Show us the fish. Fish in stores are mislabeled all the time. I remember when TBS_Dave was trolling and i wanted to punch his lights out. I always assume real, but I'm a pessimist. I mean a common goldfish in a 2.5 hex, gotta be a troll, right? In a week, it won't be able to turn around. I didn't doubt it for a minute. 

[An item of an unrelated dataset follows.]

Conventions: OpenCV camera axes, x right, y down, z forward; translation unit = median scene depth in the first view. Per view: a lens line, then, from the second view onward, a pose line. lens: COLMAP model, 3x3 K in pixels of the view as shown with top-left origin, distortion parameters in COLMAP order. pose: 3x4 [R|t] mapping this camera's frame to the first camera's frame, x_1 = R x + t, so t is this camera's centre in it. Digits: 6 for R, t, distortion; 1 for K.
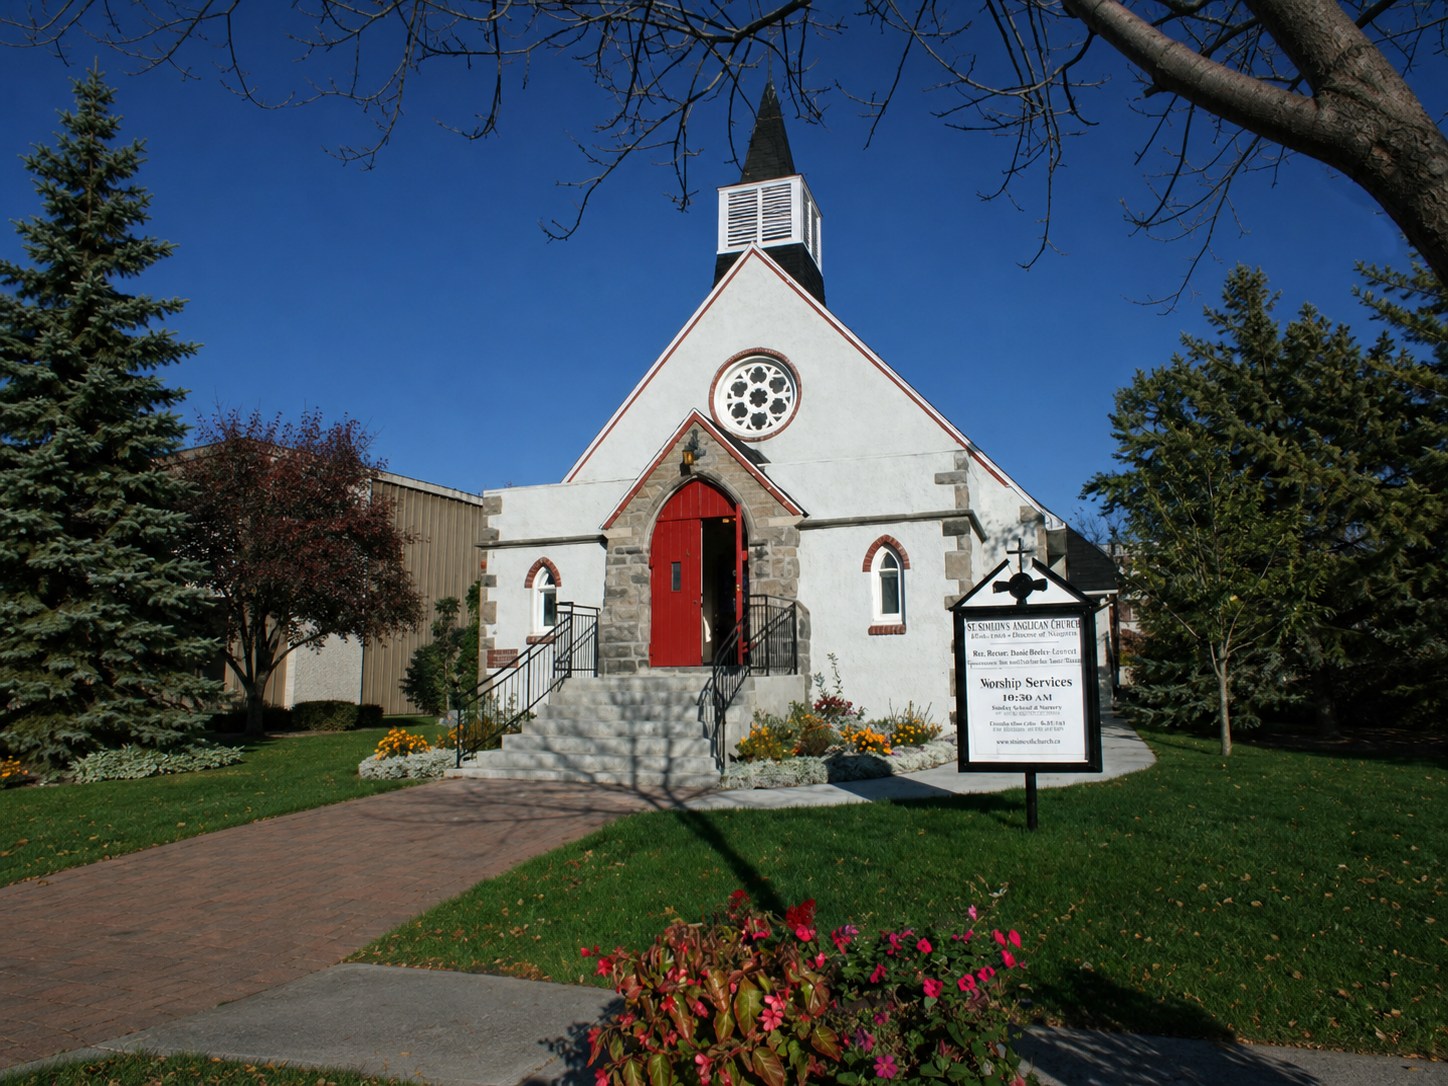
lens RADIAL K [[959.1, 0, 770.3], [0, 959.1, 543.4], [0, 0, 1]] dist [-0.165406, -0.000037]
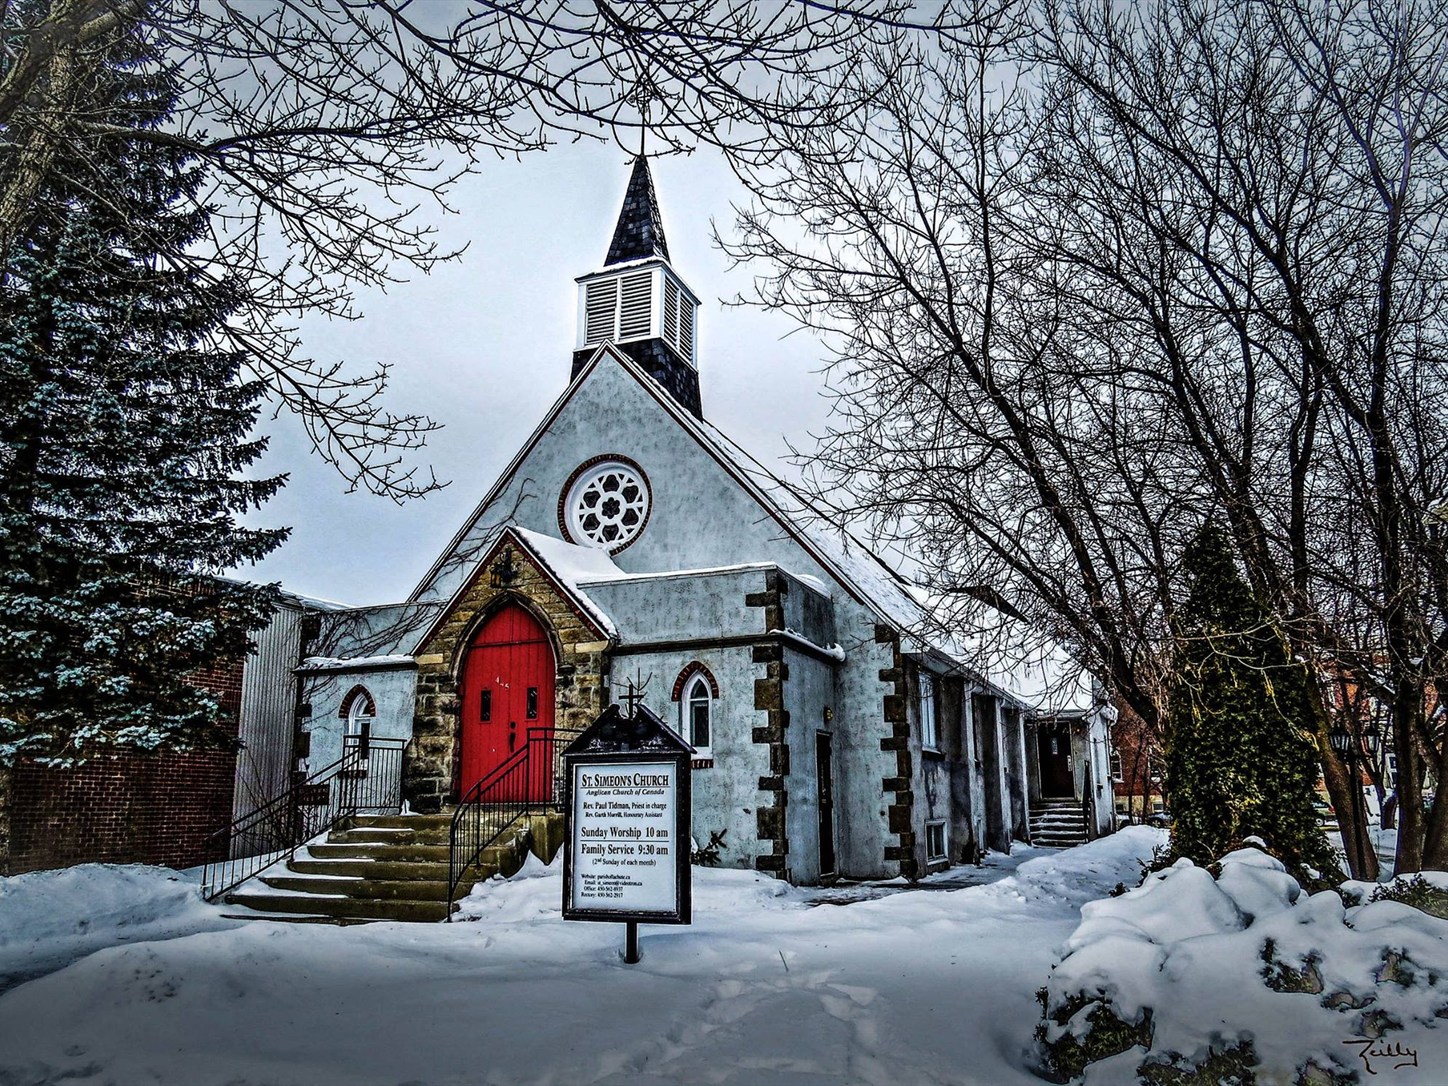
lens RADIAL K [[1139.1, 0, 724.0], [0, 1139.1, 543.0], [0, 0, 1]] dist [-0.005934, -0.000826]
pose [[0.996716, -0.015563, -0.079467, 0.186276], [0.008293, 0.995816, -0.091003, -0.017248], [0.080551, 0.090045, 0.992675, -0.087289]]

The longer I keep fish, the bigger tanks I recommend. My fish grow bigger and more aggressive every year, easily outgrowing the "max size" on the signs and the web. if I put temporarily put fish in a "too big" tank I see them grow bigger, show better color, and I see behavior I never saw in the "right size" tank. I'm with L that no one keeps fish in the right size tank.


----------



## Albino_101 (Aug 14, 2008)

I agree, if I had the space and money I would definitely buy over sized tanks for my fish, technically fish are wild caught in rivers and lakes which have thousands of gallons of water, I honestly cant imagine a fish feeling at home in 30 gallons of swimming space long term. when the signs and web say max size that is assuming you but the recommended size tank, which most likely stunts fish growth, I wonder how big a school of 12 lemon tetras would get in a 455 gallon tank.


----------



## Obsidian (May 20, 2007)

Oh man 101, you gotta do it!!! I want to see the lemons in that tank. That would be beyond fun 

I like the idea of a bunch of smaller fish in a larger tank. I am going smaller in my 100 gallon rather than bigger
The Rosy Barbs and the Giant Danios are the biggest things in there. Well okay the plecos are big too. But even those are not commons. I am looking to set myself up with a school of 20-25 black neons, 15-20 cherry barbs and at least one school of something else. I can see this clearly in my mind. It will be so cool!


----------